Entries provided ▸
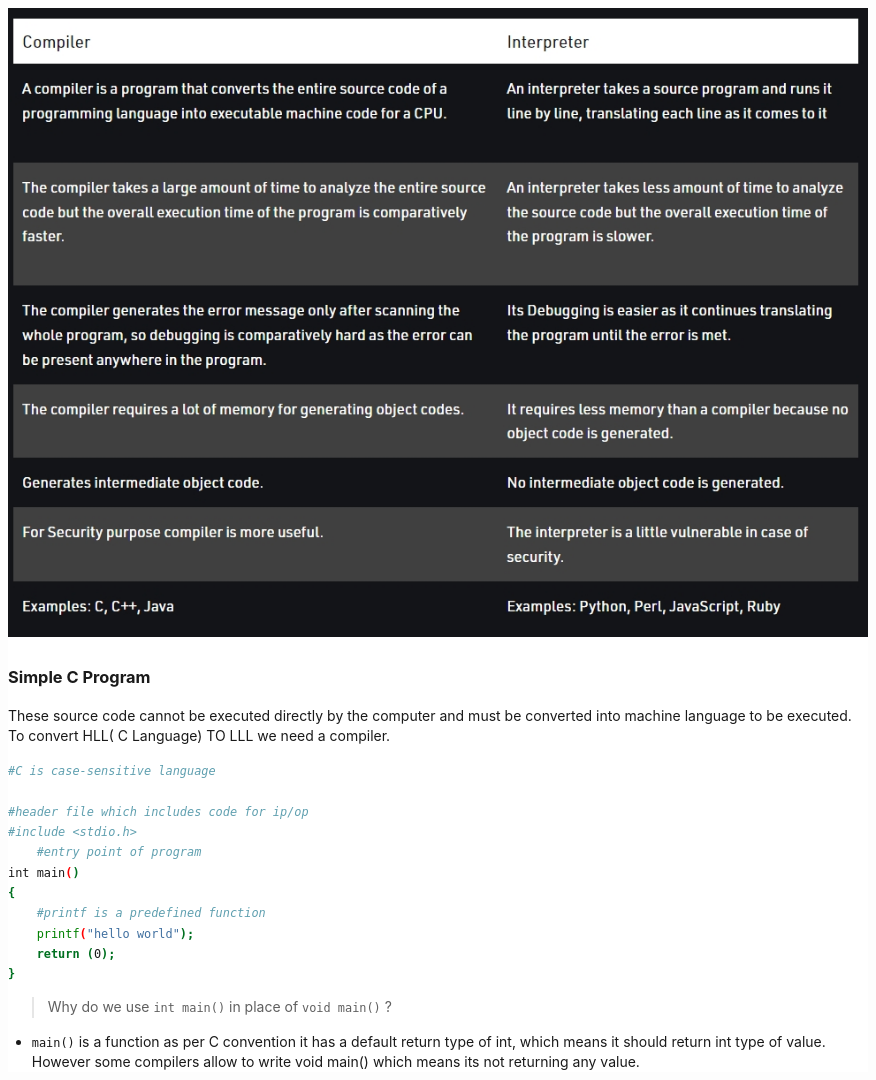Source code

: ![](13.JPG)

### Simple C Program 
These source code cannot be executed directly by the computer and must be converted into machine language to be executed. To convert HLL( C Language) TO LLL we need a compiler. 
```bash
#C is case-sensitive language 

#header file which includes code for ip/op 
#include <stdio.h>
    #entry point of program 
int main() 
{
    #printf is a predefined function
    printf("hello world");
    return (0);
}
```
> Why do we use `int main()` in place of `void main()` ?
- `main()` is a function 
as per C convention it has a default return type of int, which means it should return int type of value. However some compilers allow to write void main() which means its not returning any value.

Aim of the exercise ▸
Give back exactly the lines running from the line that has "is a function" to the end of the entries above.

Output of the task ▸
- `main()` is a function 
as per C convention it has a default return type of int, which means it should return int type of value. However some compilers allow to write void main() which means its not returning any value.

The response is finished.